**Short exercise 1**
In the records further down, copy out the lines from the one holding "collectors: J. Cuatrecasas" through the one holding "name author: Kunth", inclusive.

When irrevocable trusts include ex-spouses or soon to be ex-spouses as beneficiaries, family law practitioners should be aware of the options to potentially reduce or eliminate those interests.
By Sharon L. Klein, Family Wealth Strategist, Trusts & Estates Attorney
When irrevocable trusts are drafted in happier times, and then times change, is it possible to reduce or even eliminate the interest of an ex-spouse or soon to be ex-spouse? Trustees potentially have access to powerful tools that might change beneficial interests. Indeed, it might be said that there is no such thing as an “irrevocable” trust. In any event, family law practitioners should counsel clients to investigate the options.
Trust Decanting Can be a Powerful Tool to Revise Otherwise Irrevocable Trusts
“Decanting” is a technique that allows the trustee of an otherwise irrevocable trust to transfer the trust assets into a new trust with different terms. The rationale behind decanting is that a greater power should include a lesser power: If a trustee can make outright discretionary distributions to a beneficiary, then the trustee should also be permitted to do something less than an outright distribution and instead distribute trust assets into another trust for that beneficiary. Decanting can be a tremendous tool for dealing with changed circumstances, correcting mistakes, facilitating tax benefits, or optimizing a trust’s administration. In the divorce context, a trustee might be able to use the decanting technique to limit a beneficiary’s interest – or even to eliminate a beneficiary.
Ferri v. Powell-Ferri – Decanting in a Divorce Context
Ferri v. Powell-Ferri1 is a recent example of the power of decanting in the divorce context. Trust assets were successfully moved out of reach of a divorcing wife, although they were considered for alimony purposes. Husband was the beneficiary of a trust (the 1983 Trust) created by his father under which he had the right to receive the trust assets at certain ages.
The trust was valued between $69 – $98 million. The trustees, who were concerned divorcing Wife would reach trust assets, transferred the assets to a new trust (the 2011 Trust) without the knowledge or consent of Husband. At the time of the creation of the 2011 Trust, Husband had a right to request outright 75% of the 1983 Trust assets, and during the course of the legal proceedings, his right matured to 100%. The new 2011 Trust extinguished Husband’s power to request trust assets at stated ages, making distributions solely discretionary with the trustees.
Wife had filed to dissolve the marriage in Connecticut, and the trusts were settled in Massachusetts. The Connecticut Supreme Court asked the Supreme Judicial Court of Massachusetts to determine whether the trustees, one of whom was Husband’s Brother, validly exercised their powers under the 1983 Trust to distribute the trust property to the 2011 Trust. The Massachusetts Court determined that since Father, who created the 1983 Trust, intended to convey to the trustees almost unlimited discretion to act, the decanting was authorized. The Massachusetts Court did not rule on whether the trust assets must be considered in the divorce, including for alimony purposes. The Connecticut Supreme Court issued two opinions in the Ferri matters – one related to the decanting, the other related to the divorce action.
Action for Declaratory Judgment: Decanting was Authorized2
The trustees sought a judgment declaring that they were authorized to decant assets to the new trust, and that Wife had no right or interest in those assets. The Connecticut Supreme Court adopted the opinion of the Massachusetts Supreme Judicial Court, and held that the decanting was proper.

**Short exercise 2**
According to the text on trust decanting, in which state were the Ferri trusts settled?

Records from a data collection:
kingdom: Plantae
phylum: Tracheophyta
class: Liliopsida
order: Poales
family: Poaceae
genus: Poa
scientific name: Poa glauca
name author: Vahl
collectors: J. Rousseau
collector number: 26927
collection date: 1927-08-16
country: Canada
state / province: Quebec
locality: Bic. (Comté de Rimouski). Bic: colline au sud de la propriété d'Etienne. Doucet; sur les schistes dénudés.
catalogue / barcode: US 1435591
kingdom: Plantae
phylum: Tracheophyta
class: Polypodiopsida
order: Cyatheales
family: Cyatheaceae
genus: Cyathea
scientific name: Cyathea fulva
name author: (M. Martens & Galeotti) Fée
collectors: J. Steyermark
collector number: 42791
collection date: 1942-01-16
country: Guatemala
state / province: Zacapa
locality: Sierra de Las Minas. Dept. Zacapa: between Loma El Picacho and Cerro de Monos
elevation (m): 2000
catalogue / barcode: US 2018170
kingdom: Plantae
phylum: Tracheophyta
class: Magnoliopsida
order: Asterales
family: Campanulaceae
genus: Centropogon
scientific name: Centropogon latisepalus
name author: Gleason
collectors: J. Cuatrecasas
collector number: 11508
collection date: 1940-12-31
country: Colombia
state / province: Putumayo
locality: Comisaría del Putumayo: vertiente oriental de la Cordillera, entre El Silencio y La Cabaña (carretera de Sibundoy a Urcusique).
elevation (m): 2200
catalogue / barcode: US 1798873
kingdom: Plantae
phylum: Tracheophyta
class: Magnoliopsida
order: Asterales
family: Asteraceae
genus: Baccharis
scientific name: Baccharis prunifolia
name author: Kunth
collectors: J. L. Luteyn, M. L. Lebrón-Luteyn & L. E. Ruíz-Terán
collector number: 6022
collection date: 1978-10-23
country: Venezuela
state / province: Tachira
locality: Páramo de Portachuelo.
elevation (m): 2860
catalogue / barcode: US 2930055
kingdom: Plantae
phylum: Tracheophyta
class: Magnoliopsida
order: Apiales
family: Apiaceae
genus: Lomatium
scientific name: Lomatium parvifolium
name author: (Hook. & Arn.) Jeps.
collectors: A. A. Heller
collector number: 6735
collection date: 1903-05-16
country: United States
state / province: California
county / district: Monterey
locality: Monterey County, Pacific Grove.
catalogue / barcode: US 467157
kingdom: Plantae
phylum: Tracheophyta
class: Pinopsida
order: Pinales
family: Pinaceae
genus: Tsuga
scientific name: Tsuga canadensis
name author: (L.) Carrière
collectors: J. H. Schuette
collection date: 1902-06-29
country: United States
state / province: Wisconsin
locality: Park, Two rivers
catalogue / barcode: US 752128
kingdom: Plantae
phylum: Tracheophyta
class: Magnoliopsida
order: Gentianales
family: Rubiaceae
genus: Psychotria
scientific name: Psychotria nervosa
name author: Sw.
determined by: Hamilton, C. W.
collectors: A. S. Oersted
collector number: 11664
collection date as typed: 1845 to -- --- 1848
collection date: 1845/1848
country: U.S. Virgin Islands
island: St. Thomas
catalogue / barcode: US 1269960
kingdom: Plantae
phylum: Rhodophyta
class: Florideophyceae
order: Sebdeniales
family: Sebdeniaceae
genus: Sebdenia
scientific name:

**Expected answer 1**
collectors: J. Cuatrecasas
collector number: 11508
collection date: 1940-12-31
country: Colombia
state / province: Putumayo
locality: Comisaría del Putumayo: vertiente oriental de la Cordillera, entre El Silencio y La Cabaña (carretera de Sibundoy a Urcusique).
elevation (m): 2200
catalogue / barcode: US 1798873
kingdom: Plantae
phylum: Tracheophyta
class: Magnoliopsida
order: Asterales
family: Asteraceae
genus: Baccharis
scientific name: Baccharis prunifolia
name author: Kunth

**Expected answer 2**
Massachusetts.